Por supuesto que este problema no empieza en la adolescencia, sino que en esta es cuando más se notan los efectos. Hace un tiempo realicé un taller con padres en una escuela y les pregunté qué querían para sus hijos en el futuro. La mayoría respondió “que sean felices” y “que no les falte nada”. Creo que es una respuesta que excede a este grupo específico y se puede generalizar. Es lo que considero un estilo de crianza que llamo hedonista, fuertemente individualista, que desconoce el lazo con el otro como motor de la vida en comunidad. Recuerdo que el año pasado, al salir de mi casa, pude ver a un hombre que estacionaba ocupando la mitad de dos lugares señalados, dejando la mitad de uno vacío en la parte trasera, para poder salir más fácilmente; le decía a su hijo: “Así si alguien te pega el auto adelante, lo cagás”. ¿Qué versión del prójimo se transmite en este acto mínimo? En la vida con otros ¿“cagás o te cagan”? Lo que más me preocupó fue que el joven no sintiera vergüenza.

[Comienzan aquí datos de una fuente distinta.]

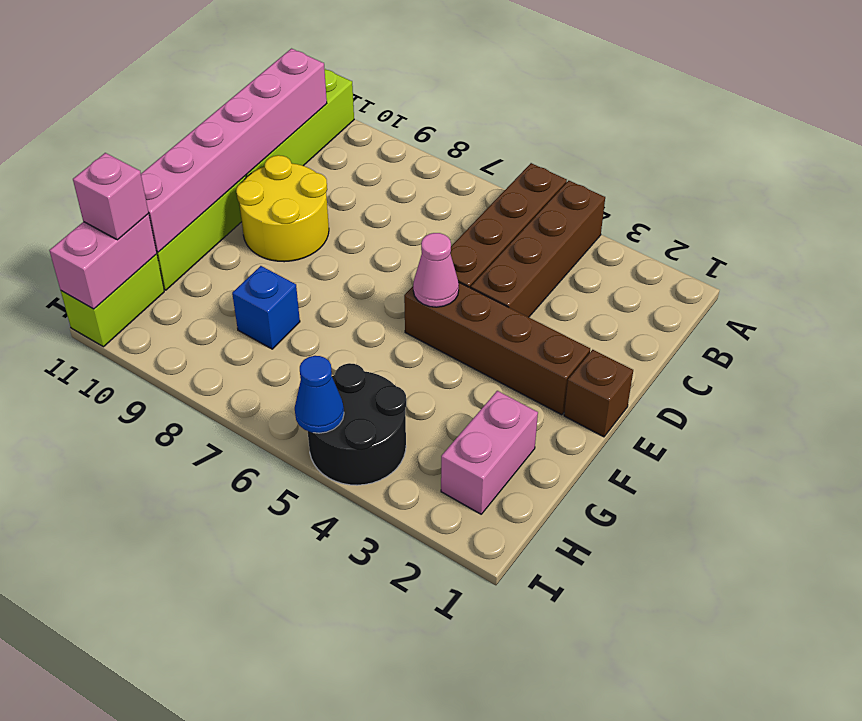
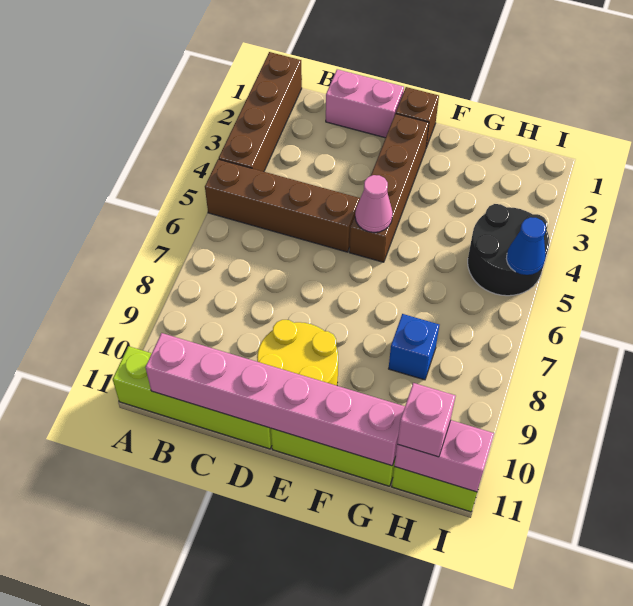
brown 1x4 brick [471,181,605,317] -> brown 1x4 brick turned to [219,52,302,172]
pink 1x2 brick [441,391,538,514] -> pink 1x2 brick moved to [326,69,404,138]

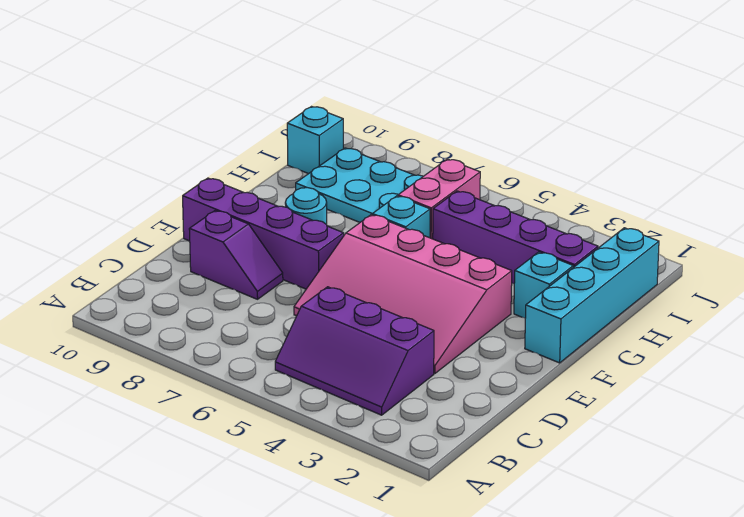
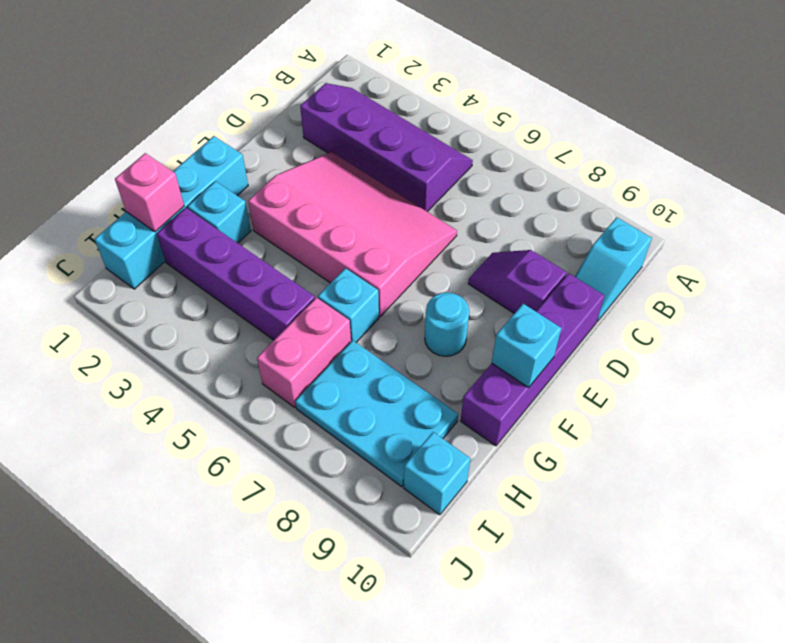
purple 2x3 slope [275,287,434,415] -> purple 2x4 slope [300,83,473,212]
none -> cyan 1x2 slope [575,217,652,322]
purple 1x4 brick [183,178,344,289] -> purple 1x4 brick turned to [461,273,605,446]
none -> cyan 1x1 brick [492,304,561,388]
none -> pink 1x1 brick [115,153,184,232]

Hoy en día ya no avergüenza usar el espacio público con fines personales.

Este último ejemplo sería equivalente a decir que no hay que robar porque “podés ir preso”. Acaso, si no robamos, ¿no es porque está mal robar? ¿Porque quedarse con algo de otro siempre trae consecuencias terribles (la peor, no poder sentir orgullo de lo conseguido)? No quisiera moralizar, no es mi intención aburrir a nadie; pero sí creo que no podemos renunciar a una ética de la transmisión. No se trata de ser ejemplares, sino de revisar el modo en que estamos criando a nuestros niños y acompañando a nuestros adolescentes. Recuerdo cuando Roberto Fontanarrosa dijo alguna vez que lo que más quería para su hijo es que sus amigos se pusieran contentos al verlo llegar. Esta frase no habla de criar hijos felices, ni adolescentes exitosos, competitivos, de esos que en la consulta cuentan que ya no soportan que sus padres quieren que triunfen; sino de una actitud comunitaria: para volver a visitar a los pibes, primero hay que haberlos dejado; para volver a un lugar, es preciso tener más que un código grupal; se necesita una idea amplia de ley que permita ser uno entre otros, todos diferentes, diversos, una comunidad que no se une por lo común.

Epocas y épicas.  La muerte de Fernando en Villa Gesell me hizo reflexionar mucho en estos días. No puedo escribir ni una línea solamente como profesional, sin pensar también en mi rol como ciudadano (palabra pasada de moda para algunos), mi práctica cotidiana como docente y mi vida como padre. La forma brutal en que fue asesinado me duele en cada uno de estos aspectos. Lo mató una horda adolescente, ya muchos escribieron sobre la cuestión en estos días. Una canción que me gusta dice: “Cuando una chica llora, todos somos culpables”. Creo que cuando un adolescente mata a otro, ocurre lo mismo. Lo más dramático de la muerte de Fernando es que en una época en que los jóvenes no mueren en la guerra, no dejan de morir. ¿Por qué mueren así los jóvenes? Porque están los que mueren por asesinato, pero no olvidemos que el suicidio adolescente tiene cifras alarmantes en nuestro país. Mueren los jóvenes y la Justicia juzgará a otros jóvenes. Los pibes irán presos; pero fuimos todos.

* Psicoanalista y doctor en Filosofía. Autor de Más crianza, menos terapia (Paidós, 2018) y Esos raros adolescentes nuevos (Paidós, 2019).